Cerpen : Kisah Pencuri Uang
Desa Kandis adalah sebuah desa kecil yang dikelilingi oleh hamparan sawah hijau, sungai jernih yang mengalir tenang, dan pepohonan rindang yang menyejukkan. Udara pagi di desa itu selalu segar, dihiasi kicau burung dan aroma tanah basah. Di desa itulah Zuki dan Zufi, dua kakak beradik, tinggal bersama ayah mereka di sebuah rumah kayu sederhana.
Zuki adalah kakak yang tenang dan suka membantu ayah di kebun, sementara Zufi, adiknya, lebih ceria dan gemar bermain di tepi sungai bersama teman-temannya. Kehidupan mereka sederhana, namun penuh tawa dan kebahagiaan.
Pagi yang Aneh
Hari itu, matahari baru saja muncul dari balik bukit. Zuki sedang membersihkan kandang ayam, sementara Zufi menimba air di sumur. Suasana damai itu tiba-tiba terpecah oleh suara ayah yang memanggil dengan nada panik dari dalam rumah.
“Zuki! Zufi! Cepat kemari!”
Mereka bergegas masuk. Di dapur, ayah berdiri dengan wajah tegang, matanya menatap sebuah lemari tua yang pintunya terbuka lebar.
“Kalian lihat uang yang Ayah simpan di sini semalam?” tanya ayah dengan suara bergetar.
“Uang? Uang yang mana, Yah?” Zuki bingung.
“Yang Ayah bungkus dengan kain merah itu. Hilang!”
Zufi menggeleng, “Aku tidak tahu, Yah… Aku tidak pernah membuka lemari itu.”
Ayah menghela napas panjang. Uang itu adalah hasil penjualan gabah yang akan digunakan untuk membeli bibit padi dan membayar beberapa kebutuhan penting. Kehilangannya membuat ayah tampak sangat terpukul.
Kecurigaan dan Kegelisahan
Hari-hari berikutnya, suasana rumah berubah. Ayah sering termenung di beranda, Zuki dan Zufi merasa canggung. Kabar hilangnya uang itu perlahan terdengar oleh tetangga. Beberapa orang mulai berbisik-bisik, bahkan ada yang menyebut-nyebut kemungkinan ada pencuri yang berkeliaran di desa.
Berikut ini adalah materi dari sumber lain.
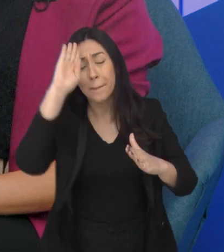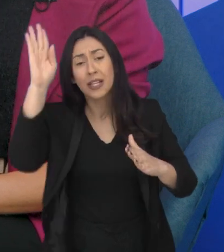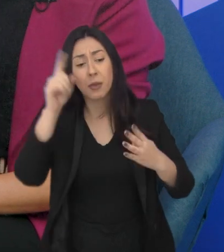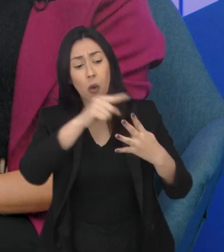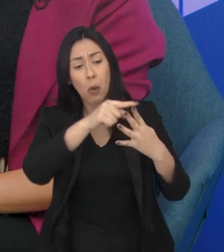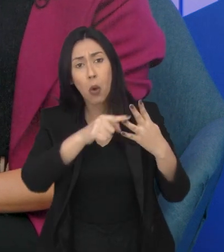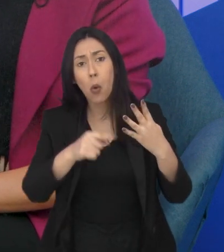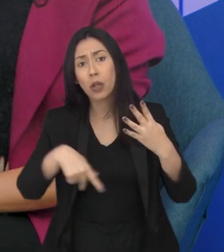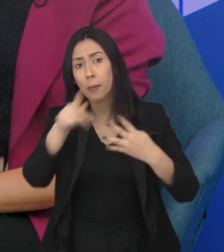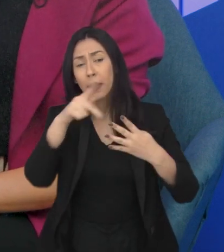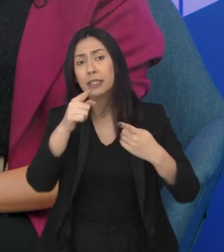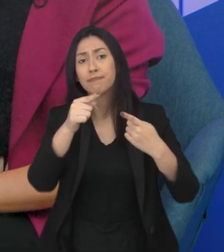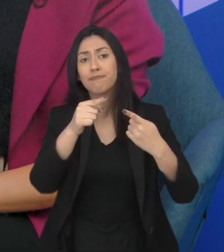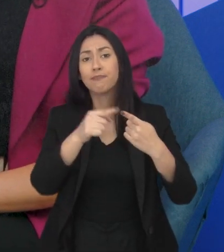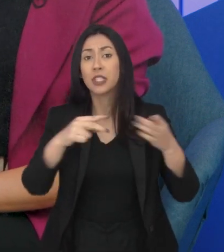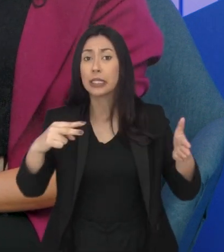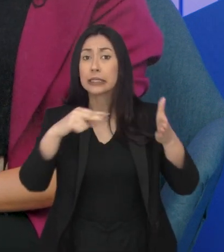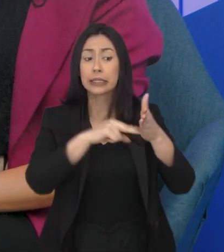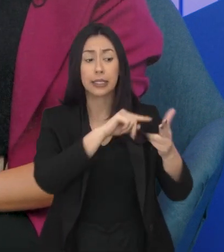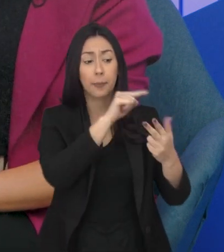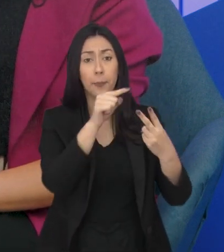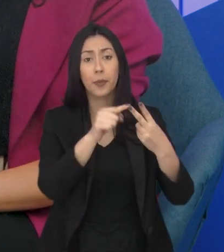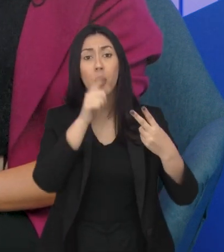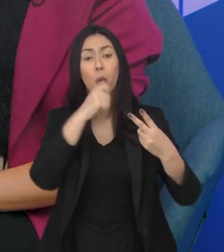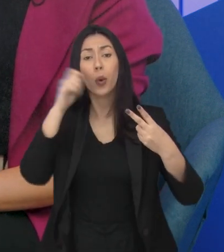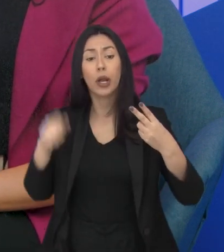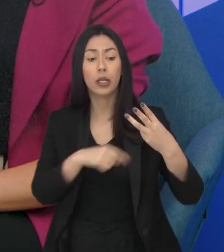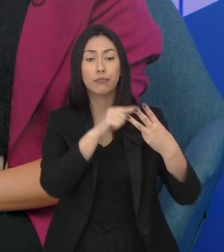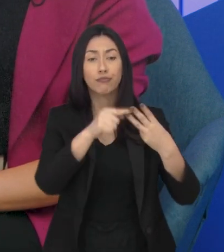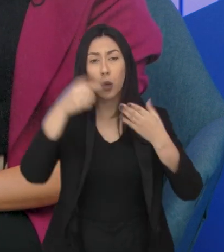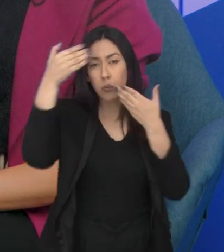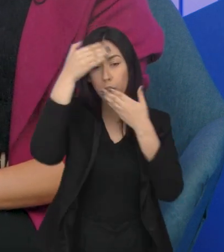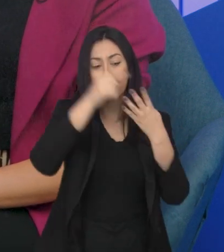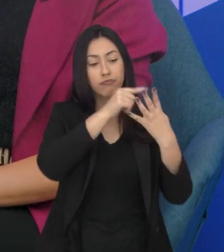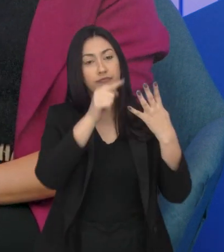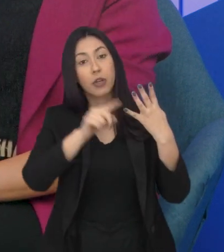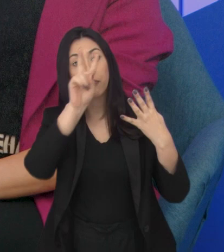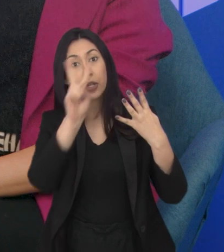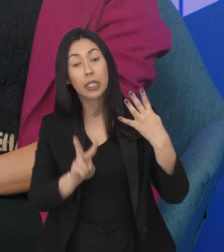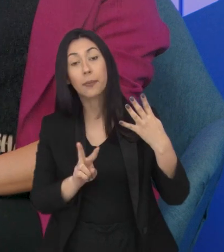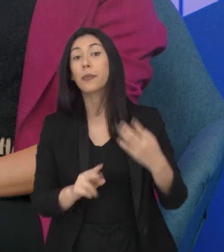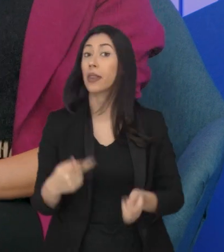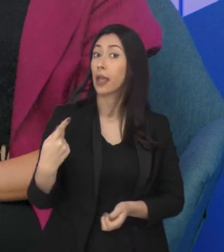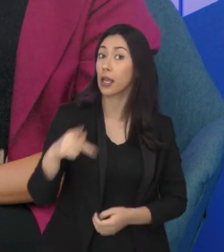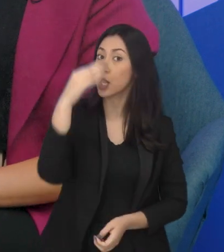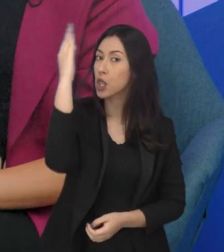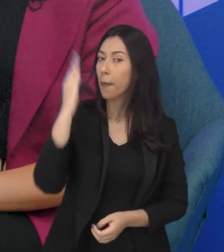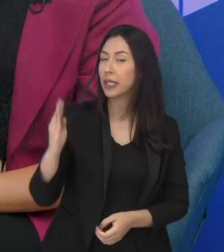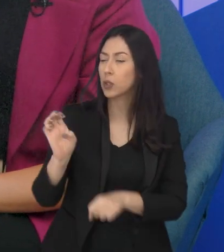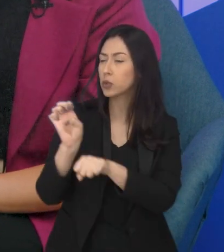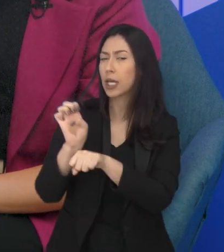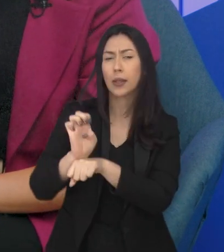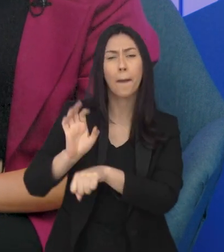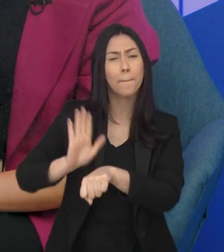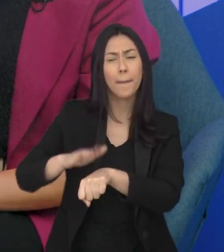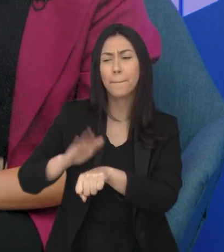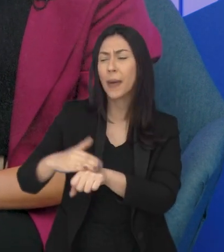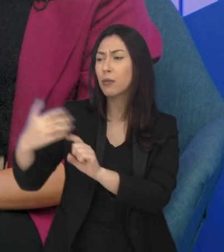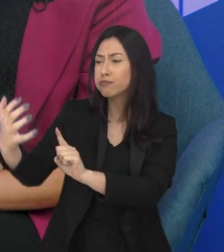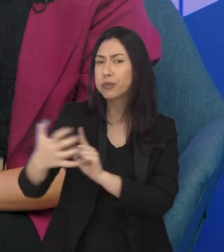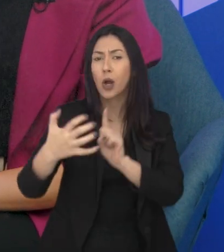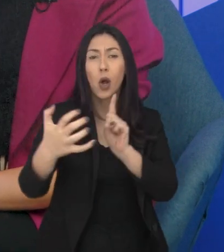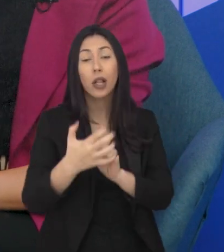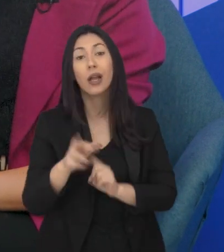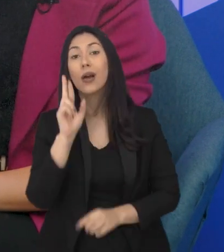Síria, Ucrânia, Afeganistão e Venezuela. No Brasil, Roraima e São Paulo são os estados que recebem mais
Ayah akhirnya memutuskan melapor kepada Pak Budi, polisi desa yang dikenal tegas namun ramah. Setelah mendengar penjelasan, Pak Budi berjanji akan mengawasi dan mencari pelakunya.
“Kalau pencurinya orang desa, dia pasti akan mencoba lagi. Orang seperti itu jarang puas sekali mencuri,” ujar Pak Budi sambil menatap serius.
Malam yang Menegangkan
Beberapa malam berlalu. Hingga suatu malam, udara terasa lebih dingin dari biasanya. Bulan separuh menggantung di langit, cahaya remangnya membuat pekarangan rumah terlihat suram.
Sekitar tengah malam, Zuki terbangun karena haus. Saat ia menuju dapur, ia mendengar suara lirih seperti langkah kaki. Nalurinya mengatakan sesuatu tidak beres. Ia mengintip dari celah pintu, dan benar saja—ada bayangan seseorang yang masuk dari jendela dapur.
Zuki segera berlari ke kamar Zufi dan membangunkannya.
“Zufi, bangun! Ada orang di dapur!” bisiknya cepat.
Mereka mengendap-endap mendekat. Di bawah sinar lampu minyak, terlihat sosok lelaki bertubuh kurus, mengenakan penutup kepala dan bergerak cepat mengobrak-abrik lemari. Tangan lelaki itu gemetar saat meraih sebuah kantong kain.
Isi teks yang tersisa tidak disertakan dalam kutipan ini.